→ **SOURCE EXCERPT**

St James' Church, Norlands, is a historic listed church in London, United Kingdom. It is affiliated with the Church of England. It was designed by architects Lewis Vulliamy and Robert Jewell Withers, and its construction was completed in 1845. The church was consecrated on 17 July of the same year.  It is listed as Grade II by English Heritage.

The church is built of white Suffolk bricks and is orientated east to west with the tower positioned south of the central bay. The entrance is through a porch, built into base of the tower, facing down Addison Avenue. The simple body of the church makes the three-stage tower, built in 1850, stand out. The first stage has gabled Buttresses with roll-moulded edges. The second stage has a clock-face set in on each side and is considerably shorter than any other stage. The final belfry stage has two deeply-recessed paired lancets flanked by single blind lancet panels. There is a drawing in Kensington Public Library which shows that the tower was designed to have been topped with a broach spire, however, this was never built, and the tower seems somewhat abrupt and unfinished without it, as the thin octagonal pinnacles on each corner stand out against the sky.

→ **MATERIAL FOR THIS TASK**
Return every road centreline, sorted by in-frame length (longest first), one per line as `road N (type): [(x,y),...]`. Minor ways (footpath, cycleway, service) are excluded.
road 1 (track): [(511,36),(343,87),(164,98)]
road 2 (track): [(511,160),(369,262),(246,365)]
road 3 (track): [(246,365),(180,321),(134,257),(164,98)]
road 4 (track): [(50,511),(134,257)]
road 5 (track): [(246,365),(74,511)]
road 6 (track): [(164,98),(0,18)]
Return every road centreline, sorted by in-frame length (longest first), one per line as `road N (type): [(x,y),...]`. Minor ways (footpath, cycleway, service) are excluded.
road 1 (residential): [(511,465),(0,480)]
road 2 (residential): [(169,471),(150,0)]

→ **INSTRUCTIONS**
**a.** Copy out the rows of road-tracing data verbatim, every line of them from top to bottom.
**b.** Proceed with the description of St James' Church, Norlands, starting right after its final sentence.

→ **RESPONSES PER TASK**
**a.**
Return every road centreline, sorted by in-frame length (longest first), one per line as `road N (type): [(x,y),...]`. Minor ways (footpath, cycleway, service) are excluded.
road 1 (track): [(511,36),(343,87),(164,98)]
road 2 (track): [(511,160),(369,262),(246,365)]
road 3 (track): [(246,365),(180,321),(134,257),(164,98)]
road 4 (track): [(50,511),(134,257)]
road 5 (track): [(246,365),(74,511)]
road 6 (track): [(164,98),(0,18)]
Return every road centreline, sorted by in-frame length (longest first), one per line as `road N (type): [(x,y),...]`. Minor ways (footpath, cycleway, service) are excluded.
road 1 (residential): [(511,465),(0,480)]
road 2 (residential): [(169,471),(150,0)]

**b.**
Vulliamy's original design provided polygonal apsidal projections at the east and west ends, but these were never built. In 1876 the eastern end was extended by the architect, R. J. Withers. These extensions provide the present chancel, vestries and an organ chamber.

The church is set in a small garden square, which is laid out in an informal style and is mainly two lawn areas with planting at the edges. The views are dominated by the mature chestnut and lime trees which surround the garden. These gardens are private and used by adjacent properties, and only open to the public occasionally.

Present day
The parish of "St. Clement with St. Mark, Notting Dale and St. James, Norlands" is part of the Archdeaconry of Middlesex in the Diocese of London. The church stands in the Liberal Catholic tradition of the Church of England.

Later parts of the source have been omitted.